NEW YORK (Reuters Health) – Next-generation sequencing (NGS) is effective in identifying clinically actionable genomic targets in patients with advanced solid tumors, according to new research.
“We believe the results of our study support a recommendation for directed genetic testing in all patients with advanced cancer, as unanticipated genetic variants with therapeutic relevance are identified, resulting in significant improvement in patient outcomes with potential health benefit for their affected family members,” Dr. Arul M. Chinnaiyan of the University of Michigan, in Ann Arbor, told Reuters Health by email.

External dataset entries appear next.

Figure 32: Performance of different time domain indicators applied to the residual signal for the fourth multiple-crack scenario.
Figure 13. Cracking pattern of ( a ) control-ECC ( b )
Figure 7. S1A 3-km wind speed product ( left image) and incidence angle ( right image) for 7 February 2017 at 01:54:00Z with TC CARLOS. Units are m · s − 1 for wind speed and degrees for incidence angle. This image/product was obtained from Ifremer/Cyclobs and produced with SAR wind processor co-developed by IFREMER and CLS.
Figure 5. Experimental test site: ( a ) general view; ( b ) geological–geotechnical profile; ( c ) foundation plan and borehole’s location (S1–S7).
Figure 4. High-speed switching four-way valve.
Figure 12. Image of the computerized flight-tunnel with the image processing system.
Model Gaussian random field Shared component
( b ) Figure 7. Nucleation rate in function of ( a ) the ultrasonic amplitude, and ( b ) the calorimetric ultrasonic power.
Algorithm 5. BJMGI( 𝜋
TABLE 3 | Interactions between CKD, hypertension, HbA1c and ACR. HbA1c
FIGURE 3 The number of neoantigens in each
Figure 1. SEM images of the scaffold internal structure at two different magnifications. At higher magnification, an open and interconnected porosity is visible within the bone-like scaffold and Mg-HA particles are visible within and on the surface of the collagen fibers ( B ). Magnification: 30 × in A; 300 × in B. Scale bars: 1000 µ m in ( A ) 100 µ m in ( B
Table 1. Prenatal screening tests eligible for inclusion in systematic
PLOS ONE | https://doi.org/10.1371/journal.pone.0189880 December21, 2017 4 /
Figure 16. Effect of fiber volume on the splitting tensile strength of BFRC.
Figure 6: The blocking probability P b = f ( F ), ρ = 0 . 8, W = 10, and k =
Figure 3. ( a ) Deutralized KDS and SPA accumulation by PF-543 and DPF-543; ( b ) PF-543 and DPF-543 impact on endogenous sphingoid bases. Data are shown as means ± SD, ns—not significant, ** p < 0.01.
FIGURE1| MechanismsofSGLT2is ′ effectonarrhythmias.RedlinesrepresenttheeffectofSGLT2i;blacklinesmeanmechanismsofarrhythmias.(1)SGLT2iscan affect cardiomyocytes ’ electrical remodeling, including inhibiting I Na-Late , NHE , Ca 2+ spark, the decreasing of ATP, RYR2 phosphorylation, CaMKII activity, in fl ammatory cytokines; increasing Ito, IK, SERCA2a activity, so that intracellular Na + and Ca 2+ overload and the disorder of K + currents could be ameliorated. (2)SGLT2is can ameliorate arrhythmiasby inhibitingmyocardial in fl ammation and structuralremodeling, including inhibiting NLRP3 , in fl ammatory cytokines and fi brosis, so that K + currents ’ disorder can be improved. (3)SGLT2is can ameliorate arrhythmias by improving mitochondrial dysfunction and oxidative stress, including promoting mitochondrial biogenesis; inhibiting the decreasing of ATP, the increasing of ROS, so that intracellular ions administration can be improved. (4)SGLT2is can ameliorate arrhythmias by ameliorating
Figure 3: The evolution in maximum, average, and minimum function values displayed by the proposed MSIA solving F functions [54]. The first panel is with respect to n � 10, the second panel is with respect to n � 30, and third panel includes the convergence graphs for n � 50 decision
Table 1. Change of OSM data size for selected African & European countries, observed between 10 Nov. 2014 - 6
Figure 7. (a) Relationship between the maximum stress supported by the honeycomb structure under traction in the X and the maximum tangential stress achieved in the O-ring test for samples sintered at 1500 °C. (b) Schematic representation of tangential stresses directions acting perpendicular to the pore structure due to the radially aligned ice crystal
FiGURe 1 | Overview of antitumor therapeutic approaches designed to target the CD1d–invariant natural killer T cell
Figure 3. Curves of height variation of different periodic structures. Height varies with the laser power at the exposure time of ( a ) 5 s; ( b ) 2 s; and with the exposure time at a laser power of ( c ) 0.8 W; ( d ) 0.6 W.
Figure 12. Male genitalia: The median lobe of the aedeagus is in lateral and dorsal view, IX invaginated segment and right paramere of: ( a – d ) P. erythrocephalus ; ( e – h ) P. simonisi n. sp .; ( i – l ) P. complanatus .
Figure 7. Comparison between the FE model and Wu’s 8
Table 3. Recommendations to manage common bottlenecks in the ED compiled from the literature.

Studies of comprehensive NGS testing in patients with advanced cancer show a wide range of clinically actionable genomic alterations per patient, Dr. Chinnaiyan and colleagues note in JAMA Oncology. But in many studies, a minority of patients receives therapy informed by sequencing, they add, “making it challenging to assess the degree of clinical benefit gained.”
The researchers studied data collected between 2011 and 2018 on 1,015 patients who successfully underwent fresh tumor biopsy and blood sample collection for genomic profiling of paired tumor and normal DNA as well as tumor RNA sequencing. Their mean age was 58 years.
Potentially clinically actionable genomic alterations were discovered in four out of five patients (81%). In all, 132 patients (16%) got sequencing-directed therapy, and of these 49 (37%) showed apparent clinical benefit.
Moreover, 19% of the latter group had an “exceptional” response. And, say the researchers, “None of these therapies would have been recommended per standard of care guidelines, indicating that sequencing information was of significant value.”
In particular, in 28 of 55 patients with carcinoma of unknown primary origin, the approach identified the primary site. Subsequent sequencing-directed therapy in 13 of these patients gave clinical benefit in seven, and five showed exceptional responses.
Thus, concluded Dr. Chinnaiyan, as well as being of general use in patients with advanced cancer “our results indicate that patients with rare cancers, particularly those with cancer of unknown primary origin, derive significant clinical benefit from genomic profiling, supporting a recommendation to incorporate this testing into standard-of-care management for these disease entities.”
Dr. Timothy A. Yap, co-author of an accompanying editorial, told Reuters Health by email, “The investigators report data that support directed germline testing for inherited cancer predisposition in patients with advanced cancers and the use of integrative genomic profiling as a component of standard of care for patients.”
“It is evident that such integrated precision medicine strategies are potentially beneficial in cancers without clear treatment options, such as cancer of unknown primary and other rare tumors,” added Dr. Yap of The University of Texas MD Anderson Cancer Center, in Houston. “Such efforts will allow us to deliver personalized therapies with potential therapeutic benefit to patients and to further refine the development of precision medicine efforts in oncology.”